Of course, I initially imagined the worst, and when I Googled "lower abdominal pain" and "pelvic pain," for once, I was certain I'd avoided it. Whatever was ailing me probably wouldn't kill me, but according to one medical website, chronic pelvic pain can be caused by a number of mysterious things, none of them necessarily fatal or even serious, and many of them undetectable. It could possibly be something that I might just have to learn to live with, remedying the discomfort without getting to the root of it, because the cause often eludes the most skilled physicians.
"Oh, great!" I said to myself as I closed my laptop and went for another uncomfortable stroll around the block.
Just when I was starting to get used to the idea of walking and running through life with a sharp, jabbing pain in my pelvic area, it suddenly went away. And almost simultaneously, as if on cue on Tuesday morning, I felt another sudden, burst of discomfort, this time in my middle back, to the right. As the pain intensified over the next 24 hours, I blamed it on a lot of things -- from spending months sleeping on beds that are too close to the ground, to leaning forward on hard, uncomfortable chairs while working on my computer because it's the only way that I can see the screen, to a collapsed lung (something which I'd already experienced second hand twice via the guy who once told me what a powerful thing my mind is), to general organ failure, which I know is totally irrational, but then, so is extreme hypochondria.
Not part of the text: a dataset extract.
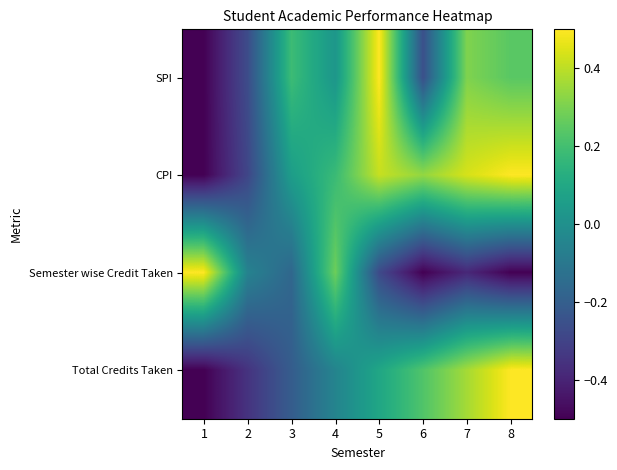

At how many categories does at least one series exceed 0?

7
Around 8pm on Wednesday when, after a Nurofen, a cup of tea and a short walk down Ben Yehuda, the pain began to subside, I wondered if a) I was actually getting better, 2) it was the round, white pill I'd taken, or 3) I was just getting used to it. Considering the up-and-down nature of the pain in my back in the day and a half since, I'm going with a combination of 2 and 3.
The worst part of my aching back isn't just that it's interfered with my already-restless sleep, but it's delaying my full enjoyment of Israel. I've been wanting to take a day trip up north all week, but I can barely make it a few blocks from my apartment on foot without wincing. I've booked a one-day Biblical tour tomorrow (Saturday, AKA Shabbat) to the Sea of Galilee, Nazareth and various other holy spots. There's no way I'm going to let my aching back stop me from getting on that bus between 7.20am and 7.40am.
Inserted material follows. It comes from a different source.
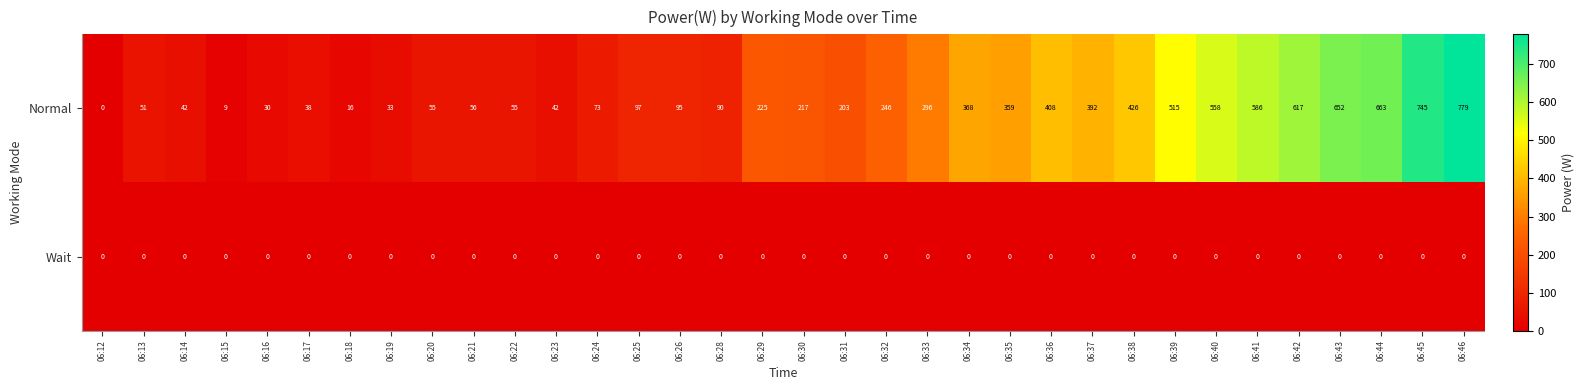

What is the difference between the maximum and minimum values in the Normal series?

779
After having heard from several Facebook friends about their own chronic back pain -- the last time I've hurt this bad there was two years ago in Bangkok, when it was centered in the middle of my lower back area -- I'm wondering if this is my new normal, too. Just in case it is, I'll be going to the holy land tomorrow on more than just a sightseeing excursion. I'll look out at the Sea of Galilee, perhaps in the very spot where Jesus once walked on water, hoping, praying for a modern-day miracle to befall me.
In lieu or that, though, I'd settle for a mind that would stop flexing its muscles and leave my poor, aching body the hell (sorry, God) alone.